NYT: Yeah, everything we knew about the jobs market was wrong
Still, there is a bigger lesson contained in the data, one that is important beyond any one month s tally of the job numbers: that the American economy is capable of cranking at a higher level than conventional wisdom held as recently as a few years ago. As the economy continues to grow well above what once seemed like its potential, without inflation or other clear signs of overheating, it s clearer that the old view of its potential was an extremely costly mistake.
This in fact was precisely the argument Trump made in 2015-16, and that the regulatory and monetary policies of the Obama era were holding back a bigger expansion. Media analysts largely ridiculed the idea, even after it began paying off in mid-2017 and later again in early 2018 after the tax-reform package passed. However, the signs were there all along, especially in wage stagnation.
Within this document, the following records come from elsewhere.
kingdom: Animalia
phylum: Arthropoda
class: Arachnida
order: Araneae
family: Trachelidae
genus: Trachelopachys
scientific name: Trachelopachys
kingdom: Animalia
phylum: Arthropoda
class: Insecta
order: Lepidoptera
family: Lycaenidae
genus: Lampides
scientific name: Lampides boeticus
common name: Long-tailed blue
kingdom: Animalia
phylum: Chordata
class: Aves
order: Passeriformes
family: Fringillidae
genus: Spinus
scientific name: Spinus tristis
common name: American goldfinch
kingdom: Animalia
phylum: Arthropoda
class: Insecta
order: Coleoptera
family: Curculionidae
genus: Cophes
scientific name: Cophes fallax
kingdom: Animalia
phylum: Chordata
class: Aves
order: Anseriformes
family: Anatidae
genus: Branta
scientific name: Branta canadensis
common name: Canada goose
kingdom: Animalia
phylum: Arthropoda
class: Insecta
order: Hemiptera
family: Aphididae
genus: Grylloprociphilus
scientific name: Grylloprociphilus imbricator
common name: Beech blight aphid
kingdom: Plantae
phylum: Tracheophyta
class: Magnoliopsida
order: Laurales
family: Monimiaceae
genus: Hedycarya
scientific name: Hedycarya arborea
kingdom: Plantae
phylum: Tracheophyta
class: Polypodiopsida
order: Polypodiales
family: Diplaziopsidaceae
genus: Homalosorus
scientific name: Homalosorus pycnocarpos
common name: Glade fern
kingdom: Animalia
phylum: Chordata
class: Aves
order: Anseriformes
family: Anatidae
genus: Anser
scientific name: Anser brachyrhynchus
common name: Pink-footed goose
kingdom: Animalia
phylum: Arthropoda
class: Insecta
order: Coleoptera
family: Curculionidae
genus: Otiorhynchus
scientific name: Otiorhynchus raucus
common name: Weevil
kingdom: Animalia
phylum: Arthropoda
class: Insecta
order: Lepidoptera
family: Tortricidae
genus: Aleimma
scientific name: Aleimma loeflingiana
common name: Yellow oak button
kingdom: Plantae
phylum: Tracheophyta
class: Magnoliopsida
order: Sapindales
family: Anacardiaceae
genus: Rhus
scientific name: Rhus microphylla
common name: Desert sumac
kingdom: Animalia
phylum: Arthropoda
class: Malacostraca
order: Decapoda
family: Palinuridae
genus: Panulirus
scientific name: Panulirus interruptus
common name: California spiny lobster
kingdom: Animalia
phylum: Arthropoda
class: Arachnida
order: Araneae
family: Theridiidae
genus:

Having spent the last decade paying close attention to the data produced by the Bureau of Labor Statistics and historical models, I have long argued that the stagnation of wages both before and especially after the Great Recession pointed to an underuse of labor in the US economy, and that government policies were getting in the way.
via hotair.com
Anyone who’s ever tried to do anything knows you could increase the productivity of the US economy by a zillion percent by getting rid of obviously rent-seeking regulation. Trump has done a little bit of that.